Malbouffe : ces messages express peuvent vous en protéger

Des publicités anti-malbouffe, notamment des formats courts et positifs, peuvent réduire les envies compulsives d’aliments ultra-transformés. Et ainsi réduire les risques liés à leur consommation excessive.

Malbouffe : ces messages express peuvent vous en protéger Georgii Boronin / istock




L'ESSENTIEL
  • Une étude australienne montre que certaines publicités anti-malbouffe réduisent les envies immédiates de consommation.
  • Les messages courts de 15 secondes peuvent être plus efficaces que les formats longs.
  • L’impact varie selon l’IMC et la manière dont le message est formulé.

Et si quinze secondes suffisaient à freiner vos pulsions de consommation ? Des chercheurs de l’Edith Cowan University (ECU), en Australie, affirment qu’un message de prévention très court pourrait réduire les envies immédiates et irrépressibles (le "craving") de nourriture ultra-transformée. Publiée dans le Health Promotion Journal of Australia, cette étude montre que certaines campagnes express anti-malbouffe diminuent les intentions de consommation, et sont parfois plus efficaces qu’un spot publicitaire classique de trente secondes.

Une réduction des envies compulsives de malbouffe

Dirigée par le Dr Ross Hollett, l’équipe de scientifiques a voulu comprendre comment la durée et la formulation des messages influencent le comportement des adultes. "La publicité pour la malbouffe en Australie reste largement non réglementée, malgré d’importantes préoccupations de santé publique, souligne le chercheur dans un communiqué. Nous voulions comprendre ce qui se passe réellement dans les moments qui suivent l’exposition à ces publicités."

Les chercheurs ont exposé 505 Australiens, sélectionnés aléatoirement, à une publicité pour de la malbouffe ou, au contraire, à une publicité de prévention. Les participants ont ensuite évalué leurs envies immédiates et leurs intentions de consommer. Les résultats ont été analysés selon l’indice de masse corporelle (IMC) : poids normal (18,5–25), surpoids (25+) ou obésité (30+).

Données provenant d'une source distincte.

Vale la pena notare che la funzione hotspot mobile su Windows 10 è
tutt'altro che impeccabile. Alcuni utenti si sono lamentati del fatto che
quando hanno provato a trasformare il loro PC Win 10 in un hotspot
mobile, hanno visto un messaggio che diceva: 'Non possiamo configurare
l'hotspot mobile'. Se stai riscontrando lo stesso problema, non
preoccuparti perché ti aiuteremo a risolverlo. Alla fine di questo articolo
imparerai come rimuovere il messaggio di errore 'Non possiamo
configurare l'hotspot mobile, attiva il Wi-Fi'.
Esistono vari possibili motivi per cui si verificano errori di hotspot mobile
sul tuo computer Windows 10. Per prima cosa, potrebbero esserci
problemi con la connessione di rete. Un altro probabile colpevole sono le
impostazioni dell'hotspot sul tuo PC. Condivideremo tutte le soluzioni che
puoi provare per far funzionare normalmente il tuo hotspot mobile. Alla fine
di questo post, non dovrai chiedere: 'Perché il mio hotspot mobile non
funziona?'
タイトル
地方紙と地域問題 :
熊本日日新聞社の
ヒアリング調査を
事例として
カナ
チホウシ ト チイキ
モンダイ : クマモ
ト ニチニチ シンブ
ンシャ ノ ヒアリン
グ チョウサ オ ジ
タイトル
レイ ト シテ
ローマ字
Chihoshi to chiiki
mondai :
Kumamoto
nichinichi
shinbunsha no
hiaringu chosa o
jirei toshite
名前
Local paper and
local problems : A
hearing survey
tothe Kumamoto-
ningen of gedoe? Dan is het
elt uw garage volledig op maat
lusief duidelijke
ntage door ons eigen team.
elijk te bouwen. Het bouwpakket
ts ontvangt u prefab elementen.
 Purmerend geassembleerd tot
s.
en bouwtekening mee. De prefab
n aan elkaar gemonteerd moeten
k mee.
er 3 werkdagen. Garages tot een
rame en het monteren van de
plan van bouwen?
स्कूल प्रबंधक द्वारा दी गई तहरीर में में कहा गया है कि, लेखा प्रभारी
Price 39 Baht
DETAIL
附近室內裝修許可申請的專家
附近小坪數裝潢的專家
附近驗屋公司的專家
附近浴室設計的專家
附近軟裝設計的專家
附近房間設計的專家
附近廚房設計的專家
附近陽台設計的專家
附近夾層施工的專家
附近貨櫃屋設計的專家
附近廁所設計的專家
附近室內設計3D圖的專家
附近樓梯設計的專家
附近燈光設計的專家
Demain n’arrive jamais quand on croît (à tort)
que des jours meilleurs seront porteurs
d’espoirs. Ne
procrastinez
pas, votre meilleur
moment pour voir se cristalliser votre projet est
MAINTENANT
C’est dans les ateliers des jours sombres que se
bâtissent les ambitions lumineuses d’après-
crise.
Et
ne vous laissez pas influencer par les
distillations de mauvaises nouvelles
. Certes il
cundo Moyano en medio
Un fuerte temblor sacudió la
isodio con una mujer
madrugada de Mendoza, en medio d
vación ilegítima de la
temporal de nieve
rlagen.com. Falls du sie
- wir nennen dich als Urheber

Surprise : une seule publicité pour un aliment ultra-transformé, gras ou sucré, n’a pas significativement augmenté les envies, même lorsque les produits présentés étaient appréciés. En revanche, les campagnes anti-malbouffe ont réduit les envies et les intentions de consommation dans tous les groupes de volontaires.

L’importance du ton et du format de la publicité

L’efficacité dépend toutefois du message. Chez les personnes ayant un IMC normal, un spot anti-malbouffe de 15 secondes s’est révélé plus efficace qu’une version de 30 secondes. "Pour certains spectateurs, un message court et percutant peut avoir un impact immédiat plus fort qu’une publicité plus longue", explique le Dr Hollett. Par ailleurs, chez les personnes en surpoids ou obèses, les messages qui encourageaient positivement des choix alimentaires sains se sont montrés plus efficaces que ceux critiquant la malbouffe. "Cela suggère que des messages formulés de manière positive peuvent davantage résonner auprès des populations présentant des risques sanitaires plus élevés", précise le chercheur.

Bourrés de sucre, de sel, de graisses et d’additifs, les aliments ultra-transformés, qui représentent 35 % des apports caloriques en France et jusqu’à 60 % aux Etats-Unis, posent un enjeu sanitaire majeur. Dans une analyse de 104 études, l’Inserm rappelait récemment que leur consommation était associée à une hausse du risque de maladie de Crohn (+90 %), d’obésité (+21 %), de diabète de type 2, de maladies cardiovasculaires, de dépression (+23 %) et de cancer colorectal. "Parmi ces travaux, quatre-vingt-douze indiquent une association entre la consommation d’aliments ultra-transformés et le risque de maladie", souligne le rapport.